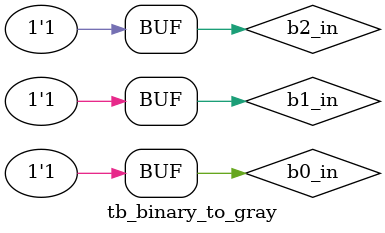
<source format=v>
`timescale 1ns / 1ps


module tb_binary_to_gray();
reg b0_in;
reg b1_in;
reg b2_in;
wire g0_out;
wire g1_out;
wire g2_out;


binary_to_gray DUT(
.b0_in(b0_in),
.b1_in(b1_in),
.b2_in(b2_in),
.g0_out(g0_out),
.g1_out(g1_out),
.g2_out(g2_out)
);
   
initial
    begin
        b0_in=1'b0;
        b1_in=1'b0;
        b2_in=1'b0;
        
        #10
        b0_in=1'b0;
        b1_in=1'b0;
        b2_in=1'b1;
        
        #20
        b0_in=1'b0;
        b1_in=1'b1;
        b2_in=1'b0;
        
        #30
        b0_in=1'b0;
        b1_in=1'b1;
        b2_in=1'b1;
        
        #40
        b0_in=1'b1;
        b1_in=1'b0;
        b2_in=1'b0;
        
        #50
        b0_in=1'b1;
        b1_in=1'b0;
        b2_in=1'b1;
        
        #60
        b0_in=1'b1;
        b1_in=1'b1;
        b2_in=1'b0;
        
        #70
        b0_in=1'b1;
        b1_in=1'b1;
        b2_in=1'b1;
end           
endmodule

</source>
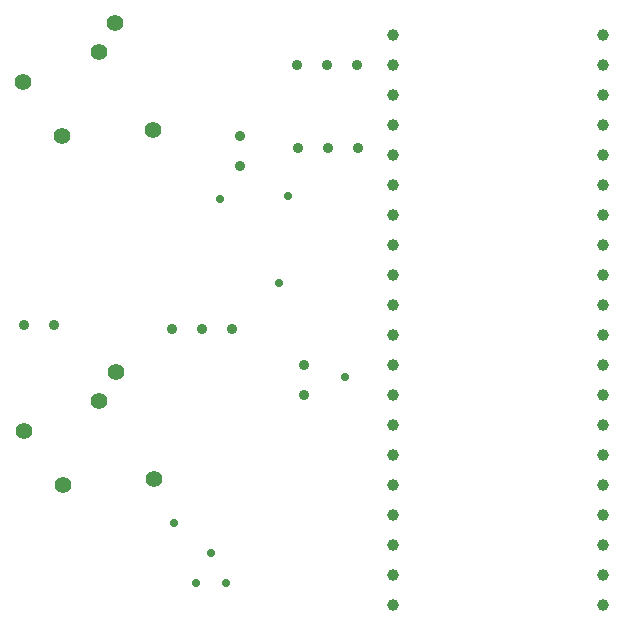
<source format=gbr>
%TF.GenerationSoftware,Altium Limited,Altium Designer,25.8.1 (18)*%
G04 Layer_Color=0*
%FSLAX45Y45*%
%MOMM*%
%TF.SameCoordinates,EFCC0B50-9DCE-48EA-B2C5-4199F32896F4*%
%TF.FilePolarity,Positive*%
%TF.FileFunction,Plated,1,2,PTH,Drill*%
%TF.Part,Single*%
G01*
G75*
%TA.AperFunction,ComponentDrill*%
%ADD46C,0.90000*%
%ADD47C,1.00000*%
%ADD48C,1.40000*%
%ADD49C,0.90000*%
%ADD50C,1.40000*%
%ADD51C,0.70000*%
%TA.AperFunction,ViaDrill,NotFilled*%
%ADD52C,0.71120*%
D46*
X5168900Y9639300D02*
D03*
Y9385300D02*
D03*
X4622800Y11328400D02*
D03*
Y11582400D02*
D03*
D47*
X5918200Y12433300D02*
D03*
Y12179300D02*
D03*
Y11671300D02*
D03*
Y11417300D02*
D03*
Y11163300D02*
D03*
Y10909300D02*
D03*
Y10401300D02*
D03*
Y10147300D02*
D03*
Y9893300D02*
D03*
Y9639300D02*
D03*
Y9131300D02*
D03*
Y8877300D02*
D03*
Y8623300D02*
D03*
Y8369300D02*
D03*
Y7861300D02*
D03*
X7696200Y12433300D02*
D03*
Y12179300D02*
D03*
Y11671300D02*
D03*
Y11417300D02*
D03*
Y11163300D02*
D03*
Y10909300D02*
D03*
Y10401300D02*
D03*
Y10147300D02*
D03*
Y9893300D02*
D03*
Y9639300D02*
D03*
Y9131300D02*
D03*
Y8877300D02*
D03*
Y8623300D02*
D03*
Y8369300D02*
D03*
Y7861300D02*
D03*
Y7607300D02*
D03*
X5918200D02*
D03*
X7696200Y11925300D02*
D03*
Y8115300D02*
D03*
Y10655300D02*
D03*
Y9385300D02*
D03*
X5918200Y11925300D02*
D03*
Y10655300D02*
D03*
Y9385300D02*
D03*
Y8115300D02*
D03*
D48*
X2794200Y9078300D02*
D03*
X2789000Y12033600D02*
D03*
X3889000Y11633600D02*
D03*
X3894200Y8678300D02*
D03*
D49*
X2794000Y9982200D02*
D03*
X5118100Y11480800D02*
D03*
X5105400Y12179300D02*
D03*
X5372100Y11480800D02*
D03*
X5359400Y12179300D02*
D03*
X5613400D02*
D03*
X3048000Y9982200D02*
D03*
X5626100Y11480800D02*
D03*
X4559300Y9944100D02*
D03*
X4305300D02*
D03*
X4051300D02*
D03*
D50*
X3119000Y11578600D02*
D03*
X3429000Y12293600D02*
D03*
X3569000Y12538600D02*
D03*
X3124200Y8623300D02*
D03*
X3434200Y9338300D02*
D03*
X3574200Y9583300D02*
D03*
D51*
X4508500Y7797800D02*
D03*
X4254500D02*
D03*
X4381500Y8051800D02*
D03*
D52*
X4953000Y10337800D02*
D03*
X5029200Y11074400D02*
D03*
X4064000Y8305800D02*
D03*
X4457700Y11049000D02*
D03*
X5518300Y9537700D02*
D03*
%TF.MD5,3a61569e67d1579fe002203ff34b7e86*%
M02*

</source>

==

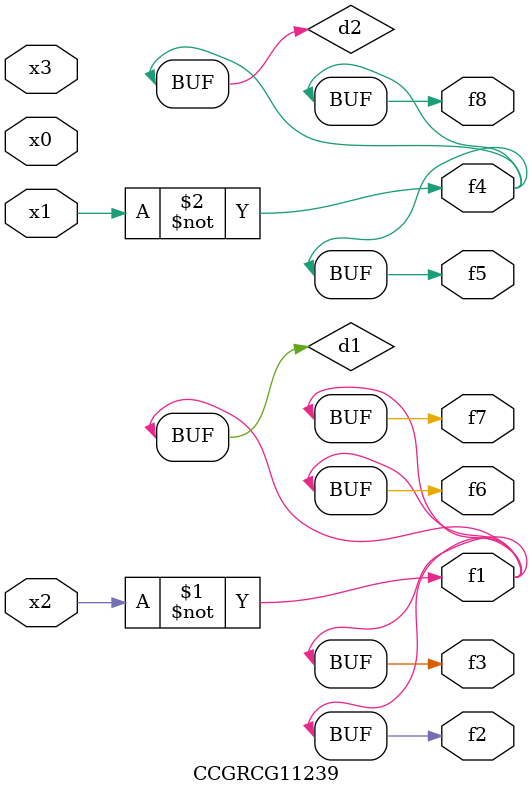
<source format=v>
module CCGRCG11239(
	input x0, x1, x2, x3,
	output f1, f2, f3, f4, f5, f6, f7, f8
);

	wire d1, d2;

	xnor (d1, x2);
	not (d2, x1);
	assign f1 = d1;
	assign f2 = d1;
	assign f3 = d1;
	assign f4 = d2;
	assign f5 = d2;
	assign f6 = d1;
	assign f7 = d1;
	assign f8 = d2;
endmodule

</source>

---

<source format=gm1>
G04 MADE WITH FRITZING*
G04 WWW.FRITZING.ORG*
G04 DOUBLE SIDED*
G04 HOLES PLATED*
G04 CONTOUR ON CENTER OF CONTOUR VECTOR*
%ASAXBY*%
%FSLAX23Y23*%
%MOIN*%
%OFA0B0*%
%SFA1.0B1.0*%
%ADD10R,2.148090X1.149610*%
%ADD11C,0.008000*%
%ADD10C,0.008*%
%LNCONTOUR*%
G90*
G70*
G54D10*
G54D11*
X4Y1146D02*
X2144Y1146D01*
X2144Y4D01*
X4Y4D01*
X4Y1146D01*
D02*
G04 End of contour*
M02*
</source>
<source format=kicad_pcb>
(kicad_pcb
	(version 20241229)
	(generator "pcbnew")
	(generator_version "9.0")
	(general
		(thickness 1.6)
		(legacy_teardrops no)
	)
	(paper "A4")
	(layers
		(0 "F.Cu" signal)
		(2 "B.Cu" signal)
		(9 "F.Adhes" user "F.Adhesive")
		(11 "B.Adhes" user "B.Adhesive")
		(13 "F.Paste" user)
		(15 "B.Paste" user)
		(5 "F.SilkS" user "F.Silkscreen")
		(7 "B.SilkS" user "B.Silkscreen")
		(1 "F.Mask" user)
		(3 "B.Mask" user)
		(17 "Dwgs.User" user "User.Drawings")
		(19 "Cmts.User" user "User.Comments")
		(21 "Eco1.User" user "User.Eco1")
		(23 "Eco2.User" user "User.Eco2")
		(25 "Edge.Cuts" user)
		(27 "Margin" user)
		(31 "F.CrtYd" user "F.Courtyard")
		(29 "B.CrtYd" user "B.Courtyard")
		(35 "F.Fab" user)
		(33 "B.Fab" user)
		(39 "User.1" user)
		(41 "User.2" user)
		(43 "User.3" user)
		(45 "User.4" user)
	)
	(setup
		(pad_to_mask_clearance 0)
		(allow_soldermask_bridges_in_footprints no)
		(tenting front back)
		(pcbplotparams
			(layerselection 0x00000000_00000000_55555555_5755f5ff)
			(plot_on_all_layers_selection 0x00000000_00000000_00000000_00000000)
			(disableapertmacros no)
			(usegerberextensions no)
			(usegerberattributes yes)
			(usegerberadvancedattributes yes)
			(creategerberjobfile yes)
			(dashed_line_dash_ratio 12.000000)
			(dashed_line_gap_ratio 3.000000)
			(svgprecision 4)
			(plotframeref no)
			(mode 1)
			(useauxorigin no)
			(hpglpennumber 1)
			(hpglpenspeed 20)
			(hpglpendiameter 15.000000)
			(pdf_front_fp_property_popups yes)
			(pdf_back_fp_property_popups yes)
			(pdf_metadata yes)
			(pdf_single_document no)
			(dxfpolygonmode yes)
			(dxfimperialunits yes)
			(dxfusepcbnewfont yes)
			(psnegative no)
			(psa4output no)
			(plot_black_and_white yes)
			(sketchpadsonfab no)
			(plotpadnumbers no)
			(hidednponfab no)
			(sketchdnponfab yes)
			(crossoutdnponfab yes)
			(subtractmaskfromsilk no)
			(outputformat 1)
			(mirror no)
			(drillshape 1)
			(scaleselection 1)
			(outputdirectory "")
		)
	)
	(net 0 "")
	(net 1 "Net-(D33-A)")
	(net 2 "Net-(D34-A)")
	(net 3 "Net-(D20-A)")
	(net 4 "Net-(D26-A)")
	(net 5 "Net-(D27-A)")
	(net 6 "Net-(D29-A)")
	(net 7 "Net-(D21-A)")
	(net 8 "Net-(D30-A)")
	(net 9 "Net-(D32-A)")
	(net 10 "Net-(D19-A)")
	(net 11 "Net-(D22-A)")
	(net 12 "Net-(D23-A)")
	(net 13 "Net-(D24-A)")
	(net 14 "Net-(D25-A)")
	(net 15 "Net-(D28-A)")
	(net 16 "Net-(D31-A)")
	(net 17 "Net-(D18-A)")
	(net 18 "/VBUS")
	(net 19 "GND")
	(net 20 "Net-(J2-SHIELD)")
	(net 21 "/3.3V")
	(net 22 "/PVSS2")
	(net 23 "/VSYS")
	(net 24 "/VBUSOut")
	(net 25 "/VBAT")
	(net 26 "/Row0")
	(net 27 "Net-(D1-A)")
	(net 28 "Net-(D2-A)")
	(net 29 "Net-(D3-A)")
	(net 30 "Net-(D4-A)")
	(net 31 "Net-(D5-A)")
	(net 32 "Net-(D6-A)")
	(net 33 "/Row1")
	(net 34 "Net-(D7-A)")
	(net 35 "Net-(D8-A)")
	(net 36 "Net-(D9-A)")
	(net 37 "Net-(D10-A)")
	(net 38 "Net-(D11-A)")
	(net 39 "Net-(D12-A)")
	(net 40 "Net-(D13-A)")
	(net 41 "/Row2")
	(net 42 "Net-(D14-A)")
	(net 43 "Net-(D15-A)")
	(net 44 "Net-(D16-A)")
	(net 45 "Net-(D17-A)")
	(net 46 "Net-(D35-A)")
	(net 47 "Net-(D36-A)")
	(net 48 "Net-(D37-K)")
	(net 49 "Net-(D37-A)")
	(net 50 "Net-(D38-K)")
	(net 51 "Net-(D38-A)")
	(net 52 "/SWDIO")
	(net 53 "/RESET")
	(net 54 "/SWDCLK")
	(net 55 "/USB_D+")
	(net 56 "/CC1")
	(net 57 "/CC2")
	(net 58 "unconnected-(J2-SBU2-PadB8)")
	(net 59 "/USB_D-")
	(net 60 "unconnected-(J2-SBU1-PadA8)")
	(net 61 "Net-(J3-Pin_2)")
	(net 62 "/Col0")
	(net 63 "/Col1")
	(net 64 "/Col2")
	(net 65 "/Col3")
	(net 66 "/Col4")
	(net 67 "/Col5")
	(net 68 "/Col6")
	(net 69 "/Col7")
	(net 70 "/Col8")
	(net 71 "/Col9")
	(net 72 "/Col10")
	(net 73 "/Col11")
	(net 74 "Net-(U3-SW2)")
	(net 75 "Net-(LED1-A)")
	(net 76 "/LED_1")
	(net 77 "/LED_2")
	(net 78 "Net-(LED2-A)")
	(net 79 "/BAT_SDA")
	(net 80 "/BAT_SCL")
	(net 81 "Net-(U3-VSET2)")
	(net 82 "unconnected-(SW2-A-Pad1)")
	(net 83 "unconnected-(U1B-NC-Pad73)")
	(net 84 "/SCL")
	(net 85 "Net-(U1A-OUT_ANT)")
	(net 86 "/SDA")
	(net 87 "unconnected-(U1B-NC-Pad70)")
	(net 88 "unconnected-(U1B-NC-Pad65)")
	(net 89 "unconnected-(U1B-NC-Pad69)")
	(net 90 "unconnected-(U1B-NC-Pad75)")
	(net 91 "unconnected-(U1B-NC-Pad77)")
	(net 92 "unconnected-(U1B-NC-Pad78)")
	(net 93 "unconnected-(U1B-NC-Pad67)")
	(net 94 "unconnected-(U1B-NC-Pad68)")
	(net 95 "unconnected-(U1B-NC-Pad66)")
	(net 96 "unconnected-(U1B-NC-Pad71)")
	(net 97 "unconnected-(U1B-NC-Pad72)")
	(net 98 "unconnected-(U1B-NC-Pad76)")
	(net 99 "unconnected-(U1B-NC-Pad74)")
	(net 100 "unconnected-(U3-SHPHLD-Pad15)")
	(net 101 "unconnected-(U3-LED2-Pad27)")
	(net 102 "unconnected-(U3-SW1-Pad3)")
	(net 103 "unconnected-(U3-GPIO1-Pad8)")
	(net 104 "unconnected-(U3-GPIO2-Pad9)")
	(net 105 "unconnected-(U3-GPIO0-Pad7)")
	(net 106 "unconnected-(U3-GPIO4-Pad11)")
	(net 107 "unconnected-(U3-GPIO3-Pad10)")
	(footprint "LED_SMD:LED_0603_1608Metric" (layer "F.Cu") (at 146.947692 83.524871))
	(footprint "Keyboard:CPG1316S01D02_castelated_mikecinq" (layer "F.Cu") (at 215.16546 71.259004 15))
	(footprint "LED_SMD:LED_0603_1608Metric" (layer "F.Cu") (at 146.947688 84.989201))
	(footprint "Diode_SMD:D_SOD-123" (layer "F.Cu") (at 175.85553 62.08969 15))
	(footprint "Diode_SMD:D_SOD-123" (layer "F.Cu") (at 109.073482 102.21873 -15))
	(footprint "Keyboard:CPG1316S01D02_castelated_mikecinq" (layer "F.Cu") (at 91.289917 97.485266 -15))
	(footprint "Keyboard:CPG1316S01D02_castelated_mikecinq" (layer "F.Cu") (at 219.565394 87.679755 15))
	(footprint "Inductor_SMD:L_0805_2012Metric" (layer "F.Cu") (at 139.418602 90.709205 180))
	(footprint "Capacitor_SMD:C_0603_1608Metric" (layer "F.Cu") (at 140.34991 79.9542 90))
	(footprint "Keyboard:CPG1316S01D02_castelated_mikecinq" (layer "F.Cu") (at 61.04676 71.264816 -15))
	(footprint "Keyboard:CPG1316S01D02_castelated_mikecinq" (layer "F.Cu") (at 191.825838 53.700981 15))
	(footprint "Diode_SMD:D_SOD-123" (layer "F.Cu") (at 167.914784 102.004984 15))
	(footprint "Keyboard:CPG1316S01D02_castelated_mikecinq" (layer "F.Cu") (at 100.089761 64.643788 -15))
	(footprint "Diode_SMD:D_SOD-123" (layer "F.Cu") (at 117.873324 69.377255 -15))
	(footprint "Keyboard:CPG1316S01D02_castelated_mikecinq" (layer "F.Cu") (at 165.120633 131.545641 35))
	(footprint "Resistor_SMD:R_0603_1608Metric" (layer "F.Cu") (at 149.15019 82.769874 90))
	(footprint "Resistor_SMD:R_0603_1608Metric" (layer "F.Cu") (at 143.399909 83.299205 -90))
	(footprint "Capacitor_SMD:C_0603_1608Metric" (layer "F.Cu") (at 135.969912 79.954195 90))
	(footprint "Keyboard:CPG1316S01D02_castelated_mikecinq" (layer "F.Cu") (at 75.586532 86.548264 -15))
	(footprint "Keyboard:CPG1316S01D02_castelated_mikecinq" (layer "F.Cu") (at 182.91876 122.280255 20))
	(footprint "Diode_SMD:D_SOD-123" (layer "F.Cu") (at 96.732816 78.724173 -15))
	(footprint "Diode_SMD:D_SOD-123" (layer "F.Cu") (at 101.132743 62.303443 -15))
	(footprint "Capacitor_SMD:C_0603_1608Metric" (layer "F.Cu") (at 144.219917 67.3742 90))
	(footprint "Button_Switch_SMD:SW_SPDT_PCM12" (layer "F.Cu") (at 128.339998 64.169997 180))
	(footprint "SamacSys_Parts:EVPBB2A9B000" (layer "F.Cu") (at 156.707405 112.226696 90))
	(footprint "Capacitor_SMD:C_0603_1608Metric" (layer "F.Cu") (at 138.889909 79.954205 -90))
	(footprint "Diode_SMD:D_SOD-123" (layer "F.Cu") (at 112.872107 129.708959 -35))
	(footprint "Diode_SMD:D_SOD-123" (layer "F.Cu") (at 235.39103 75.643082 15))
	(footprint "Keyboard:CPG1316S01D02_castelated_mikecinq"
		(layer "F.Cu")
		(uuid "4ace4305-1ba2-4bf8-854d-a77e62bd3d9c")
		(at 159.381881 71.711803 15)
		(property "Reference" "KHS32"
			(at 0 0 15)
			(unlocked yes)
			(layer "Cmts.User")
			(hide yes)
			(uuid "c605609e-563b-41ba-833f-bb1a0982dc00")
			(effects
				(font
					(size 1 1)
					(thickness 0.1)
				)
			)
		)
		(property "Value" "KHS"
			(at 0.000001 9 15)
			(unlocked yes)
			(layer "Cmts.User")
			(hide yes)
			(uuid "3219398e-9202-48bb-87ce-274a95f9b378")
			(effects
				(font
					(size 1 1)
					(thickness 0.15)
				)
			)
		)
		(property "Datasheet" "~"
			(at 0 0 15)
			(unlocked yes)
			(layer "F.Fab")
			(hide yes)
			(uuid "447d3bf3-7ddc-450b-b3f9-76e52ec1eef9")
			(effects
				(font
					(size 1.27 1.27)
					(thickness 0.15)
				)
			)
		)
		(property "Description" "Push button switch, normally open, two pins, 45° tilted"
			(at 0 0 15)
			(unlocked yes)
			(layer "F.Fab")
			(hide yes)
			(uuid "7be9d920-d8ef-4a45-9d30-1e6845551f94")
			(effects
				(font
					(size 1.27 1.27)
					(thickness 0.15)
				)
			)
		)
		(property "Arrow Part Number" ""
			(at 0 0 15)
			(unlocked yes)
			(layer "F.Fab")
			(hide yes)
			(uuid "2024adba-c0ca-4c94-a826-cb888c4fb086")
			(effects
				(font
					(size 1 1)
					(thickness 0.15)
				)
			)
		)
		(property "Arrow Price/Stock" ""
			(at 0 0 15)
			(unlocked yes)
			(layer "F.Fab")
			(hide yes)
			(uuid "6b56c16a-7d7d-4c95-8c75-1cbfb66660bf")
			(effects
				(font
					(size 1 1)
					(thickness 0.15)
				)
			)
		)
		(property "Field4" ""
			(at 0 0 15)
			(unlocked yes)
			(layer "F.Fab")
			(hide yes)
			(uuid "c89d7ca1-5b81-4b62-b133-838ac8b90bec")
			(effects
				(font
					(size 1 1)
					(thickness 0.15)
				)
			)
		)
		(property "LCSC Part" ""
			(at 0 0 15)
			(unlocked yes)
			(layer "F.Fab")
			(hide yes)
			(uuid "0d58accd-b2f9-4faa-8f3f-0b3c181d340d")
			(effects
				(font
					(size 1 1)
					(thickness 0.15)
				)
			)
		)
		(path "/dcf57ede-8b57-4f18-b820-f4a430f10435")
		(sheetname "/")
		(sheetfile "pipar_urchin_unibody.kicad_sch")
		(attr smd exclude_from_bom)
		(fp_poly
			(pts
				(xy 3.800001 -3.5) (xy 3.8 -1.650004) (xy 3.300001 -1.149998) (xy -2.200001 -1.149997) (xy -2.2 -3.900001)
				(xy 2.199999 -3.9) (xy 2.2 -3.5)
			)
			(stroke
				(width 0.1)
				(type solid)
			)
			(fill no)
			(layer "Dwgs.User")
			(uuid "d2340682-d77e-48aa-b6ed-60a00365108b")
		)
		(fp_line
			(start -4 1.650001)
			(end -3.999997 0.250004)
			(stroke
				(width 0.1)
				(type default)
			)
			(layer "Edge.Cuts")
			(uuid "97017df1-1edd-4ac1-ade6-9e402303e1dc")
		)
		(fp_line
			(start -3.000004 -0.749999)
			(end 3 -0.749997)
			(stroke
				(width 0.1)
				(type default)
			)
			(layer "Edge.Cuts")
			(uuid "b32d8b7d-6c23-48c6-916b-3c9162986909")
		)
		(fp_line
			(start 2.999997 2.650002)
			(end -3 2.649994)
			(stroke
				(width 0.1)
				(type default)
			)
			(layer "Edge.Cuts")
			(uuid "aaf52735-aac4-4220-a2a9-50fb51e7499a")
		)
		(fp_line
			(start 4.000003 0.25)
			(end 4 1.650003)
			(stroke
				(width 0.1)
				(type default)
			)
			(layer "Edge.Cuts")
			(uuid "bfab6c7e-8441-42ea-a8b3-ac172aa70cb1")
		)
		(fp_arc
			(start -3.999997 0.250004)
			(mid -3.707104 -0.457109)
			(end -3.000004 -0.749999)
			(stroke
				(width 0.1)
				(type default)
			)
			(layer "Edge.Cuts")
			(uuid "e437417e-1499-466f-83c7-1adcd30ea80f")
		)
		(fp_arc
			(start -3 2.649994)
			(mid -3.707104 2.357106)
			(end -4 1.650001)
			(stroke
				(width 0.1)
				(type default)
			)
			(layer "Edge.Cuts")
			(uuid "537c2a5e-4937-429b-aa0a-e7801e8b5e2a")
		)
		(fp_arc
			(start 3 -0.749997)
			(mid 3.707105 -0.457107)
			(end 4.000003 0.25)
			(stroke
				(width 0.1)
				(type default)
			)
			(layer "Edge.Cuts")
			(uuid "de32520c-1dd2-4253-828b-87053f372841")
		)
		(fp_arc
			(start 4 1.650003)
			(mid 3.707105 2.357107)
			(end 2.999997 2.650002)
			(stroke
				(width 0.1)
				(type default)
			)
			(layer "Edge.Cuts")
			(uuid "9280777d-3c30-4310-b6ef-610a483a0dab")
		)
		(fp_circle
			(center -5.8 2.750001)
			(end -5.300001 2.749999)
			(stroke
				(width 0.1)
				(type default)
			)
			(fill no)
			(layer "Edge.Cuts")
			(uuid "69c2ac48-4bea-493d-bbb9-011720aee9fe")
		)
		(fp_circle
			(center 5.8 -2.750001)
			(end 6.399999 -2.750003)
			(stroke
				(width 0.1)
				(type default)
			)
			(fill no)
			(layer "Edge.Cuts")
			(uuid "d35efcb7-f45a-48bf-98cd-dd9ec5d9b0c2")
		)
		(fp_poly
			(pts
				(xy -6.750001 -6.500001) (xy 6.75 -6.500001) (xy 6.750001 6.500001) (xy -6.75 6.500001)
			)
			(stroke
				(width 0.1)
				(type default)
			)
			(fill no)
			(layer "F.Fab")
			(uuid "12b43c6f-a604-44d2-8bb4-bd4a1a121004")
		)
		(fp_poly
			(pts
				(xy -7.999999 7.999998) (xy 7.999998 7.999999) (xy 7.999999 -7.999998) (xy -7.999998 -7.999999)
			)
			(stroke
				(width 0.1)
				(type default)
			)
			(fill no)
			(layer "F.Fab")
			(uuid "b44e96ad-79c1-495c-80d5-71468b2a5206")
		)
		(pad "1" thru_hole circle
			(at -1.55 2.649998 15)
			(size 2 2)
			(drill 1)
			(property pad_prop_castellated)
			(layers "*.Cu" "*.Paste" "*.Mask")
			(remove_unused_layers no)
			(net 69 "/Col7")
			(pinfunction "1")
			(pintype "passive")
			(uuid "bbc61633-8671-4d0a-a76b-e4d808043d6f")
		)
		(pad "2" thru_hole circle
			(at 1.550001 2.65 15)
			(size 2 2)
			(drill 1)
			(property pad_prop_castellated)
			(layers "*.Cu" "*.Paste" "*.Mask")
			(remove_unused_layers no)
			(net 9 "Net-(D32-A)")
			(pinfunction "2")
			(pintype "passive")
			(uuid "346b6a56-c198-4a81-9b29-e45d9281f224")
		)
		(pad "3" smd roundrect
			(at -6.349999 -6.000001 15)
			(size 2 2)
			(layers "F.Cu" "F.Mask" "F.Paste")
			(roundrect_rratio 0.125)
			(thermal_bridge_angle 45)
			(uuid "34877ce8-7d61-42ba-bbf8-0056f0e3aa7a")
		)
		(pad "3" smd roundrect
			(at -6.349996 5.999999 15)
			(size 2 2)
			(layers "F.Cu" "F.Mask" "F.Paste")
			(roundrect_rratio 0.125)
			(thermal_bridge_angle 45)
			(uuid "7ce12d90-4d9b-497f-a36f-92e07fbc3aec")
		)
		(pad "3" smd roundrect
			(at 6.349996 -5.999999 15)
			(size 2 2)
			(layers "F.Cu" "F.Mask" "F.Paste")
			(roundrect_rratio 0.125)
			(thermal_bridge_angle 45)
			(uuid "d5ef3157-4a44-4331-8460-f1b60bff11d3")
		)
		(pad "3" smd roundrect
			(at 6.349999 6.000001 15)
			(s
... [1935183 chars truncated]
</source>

_Task_
In the listing above, find the line with "(dxfpolygonmode yes)" and the line with "(scaleselection 1)", then reproduce both and every line between them exactly.

_Response to this task_
			(dxfpolygonmode yes)
			(dxfimperialunits yes)
			(dxfusepcbnewfont yes)
			(psnegative no)
			(psa4output no)
			(plot_black_and_white yes)
			(sketchpadsonfab no)
			(plotpadnumbers no)
			(hidednponfab no)
			(sketchdnponfab yes)
			(crossoutdnponfab yes)
			(subtractmaskfromsilk no)
			(outputformat 1)
			(mirror no)
			(drillshape 1)
			(scaleselection 1)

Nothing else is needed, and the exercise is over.